_Activities:_
**A)** Reproduce verbatim the stretch of the MPIEvaluator pull request from "This PR follows" through "use the MPIEvaluator.".
**B)** Rewrite the stretch of the records from the line containing "ted Edition" through the line containing "す。これらは大きい項目、とりわけ電子商品を含むために十分なス" as a JSON list of strings, one per line, skipping blank lines and any picture markers.

Introducing MPIEvaluator: Run on multi-node HPC systems using mpi4py

EwoutH commented 1 year ago

This PR adds a new experiment evaluator to the EMAworkbench, the MPIEvaluator. This evaluator allows experiments to be conducted on multi-node systems, including High-Performance Computers (HPC) such as DelftBlue. Internally, it uses the MPIPoolExecutor from mpi4py.futures.

Additionally, logging has been integrated to facilitate debugging and performance tracking in distributed setups. As a robustness measure, mocked tests have been added to ensure consistent behavior and they have been incorporated into the CI pipeline. This might help catch future breaking changes in mpi4py, such as with the upcoming 4.0 release (https://github.com/mpi4py/mpi4py/issues/386).

This PR follows from the discussions in #266 and succeeds the development PR #292.

Conceptual design

1. MPIEvaluator Class

The MPIEvaluator class is at the main component of this design. Its primary role is to initiate a pool of workers across multiple nodes, evaluate experiments in parallel, and finalize resources when done.

Initialization:

It imports mpi4py only when instantiated, preventing unnecessary dependencies for users who do not use the MPIEvaluator.
The number of processes (nodes) is optionally accepted during initialization.
The MPI pool of workers is started, with a warning given if the number of workers is low (indicating that the evaluator might be slower than its sequential or multiprocessing counterparts).

Evaluation:

Experiments are first packed with the necessary information for processing across nodes, including the model name and the experiment details.
- Note that currently the model is included in this package. This simplifies the implementation substantially, but with larger models there might be potential for performance gains if the model isn't send with each experiment, but just once to each worker.

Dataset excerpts

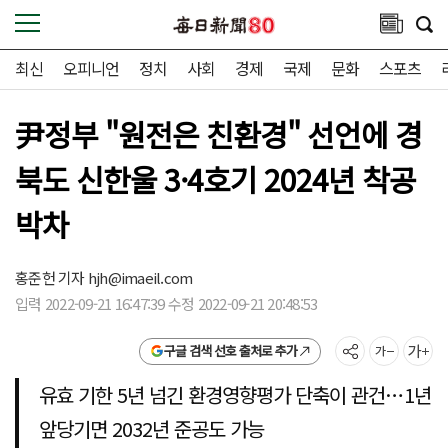
최신
오피니언
정치
사회
경제
국제
문화
스포츠
尹정부 "원전은 친환경" 선언에 경
북도 신한울 3·4호기 2024년 착공
박차
홍준헌 기자
hjh@imaeil.com
입력 2022-09-21 16:47:39 수정 2022-09-21 20:48:53
구글 검색 선호 출처로 추가
유효 기한 5년 넘긴 환경영향평가 단축이 관건…1년
앞당기면 2032년 준공도 가능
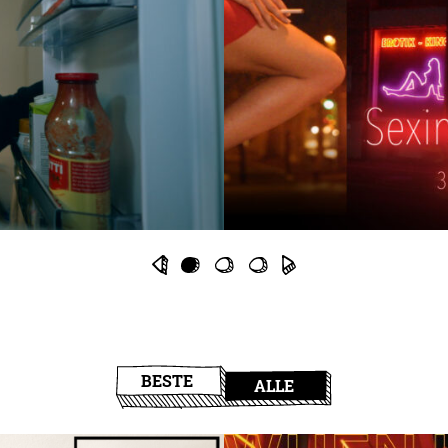
BESTE
ALLE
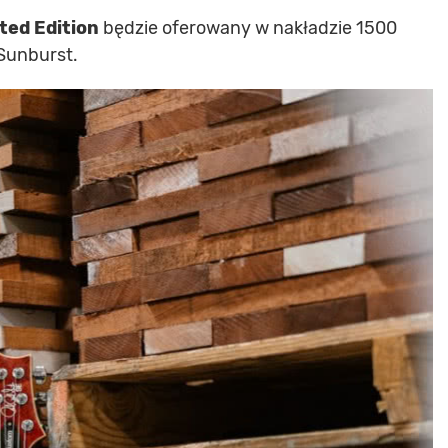
ted Edition
będzie oferowany w nakładzie 1500
Sunburst.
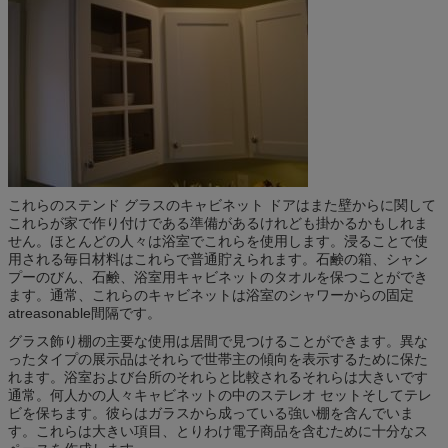
これらのステンド グラスのキャビネット ドアはまた壁からに関して
これらが家で作り付けである準備があるけれども掛かるかもしれま
せん。ほとんどの人々は浴室でこれらを使用します。浸ることで使
用される毎日材料はこれらで普通貯えられます。石鹸の箱、シャン
プーのびん、石鹸、浴室用キャビネットのタオルを保つことができ
ます。通常、これらのキャビネットは浴室のシャワーからの固定
atreasonable間隔です。
グラス飾り棚の主要な使用は居間で見つけることができます。異な
ったタイプの展示品はそれらで世帯主の傾向を表示するために保た
れます。浴室および台所のそれらと比較されるそれらは大きいです
通常。何人かの人々キャビネットの中のステレオ セットそしてテレ
ビを保ちます。彼らはガラスから成っている強い棚を含んでいま
す。これらは大きい項目、とりわけ電子商品を含むために十分なス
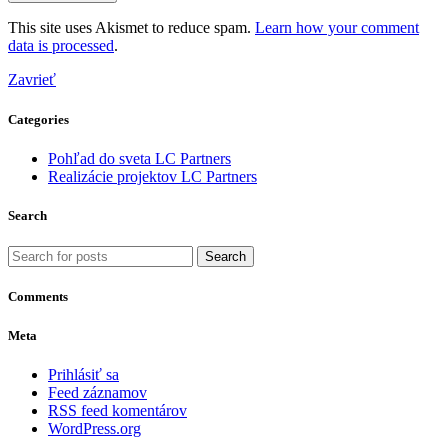
This site uses Akismet to reduce spam.
Learn how your comment
data is processed
.
Zavrieť
Categories
Pohľad do sveta LC Partners
Realizácie projektov LC Partners
Search
Search
Comments
Meta
Prihlásiť sa
Feed záznamov
RSS feed komentárov
WordPress.org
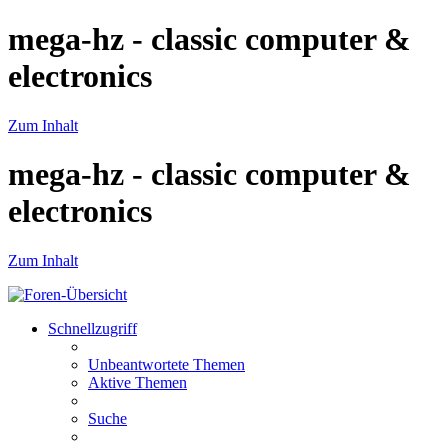
mega-hz - classic computer &
electronics
Zum Inhalt
mega-hz - classic computer &
electronics
Zum Inhalt
Schnellzugriff
Unbeantwortete Themen
Aktive Themen
Suche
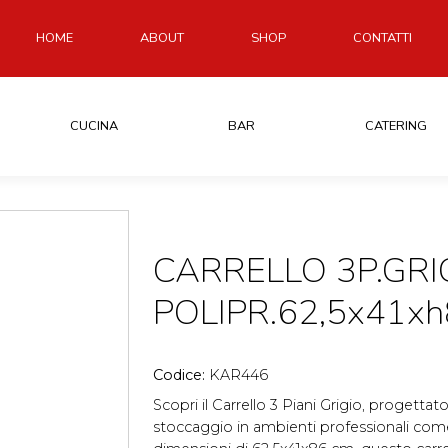
HOME
ABOUT
SHOP
CONTATTI
CUCINA
BAR
CATERING
CARRELLO 3P.GRI
POLIPR.62,5x41xh
Codice:
KAR446
Scopri il Carrello 3 Piani Grigio, progettato 
stoccaggio in ambienti professionali come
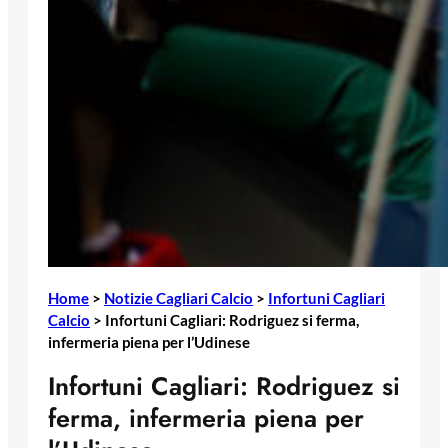
Home
>
Notizie Cagliari Calcio
>
Infortuni Cagliari
Calcio
>
Infortuni Cagliari: Rodriguez si ferma,
infermeria piena per l’Udinese
Infortuni Cagliari: Rodriguez si
ferma, infermeria piena per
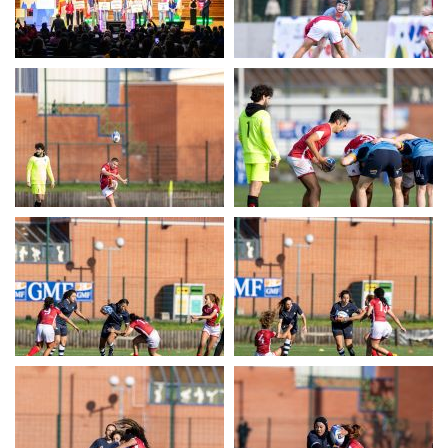
UERC
UERC
UERC
UERC
UERC
UERC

_Exercise answers:_
**A)**
This PR follows from the discussions in #266 and succeeds the development PR #292.

Conceptual design

1. MPIEvaluator Class

The MPIEvaluator class is at the main component of this design. Its primary role is to initiate a pool of workers across multiple nodes, evaluate experiments in parallel, and finalize resources when done.

Initialization:

It imports mpi4py only when instantiated, preventing unnecessary dependencies for users who do not use the MPIEvaluator.

**B)**
[
  "ted Edition",
  "będzie oferowany w nakładzie 1500",
  "Sunburst.",
  "これらのステンド グラスのキャビネット ドアはまた壁からに関して",
  "これらが家で作り付けである準備があるけれども掛かるかもしれま",
  "せん。ほとんどの人々は浴室でこれらを使用します。浸ることで使",
  "用される毎日材料はこれらで普通貯えられます。石鹸の箱、シャン",
  "プーのびん、石鹸、浴室用キャビネットのタオルを保つことができ",
  "ます。通常、これらのキャビネットは浴室のシャワーからの固定",
  "atreasonable間隔です。",
  "グラス飾り棚の主要な使用は居間で見つけることができます。異な",
  "ったタイプの展示品はそれらで世帯主の傾向を表示するために保た",
  "れます。浴室および台所のそれらと比較されるそれらは大きいです",
  "通常。何人かの人々キャビネットの中のステレオ セットそしてテレ",
  "ビを保ちます。彼らはガラスから成っている強い棚を含んでいま",
  "す。これらは大きい項目、とりわけ電子商品を含むために十分なス"
]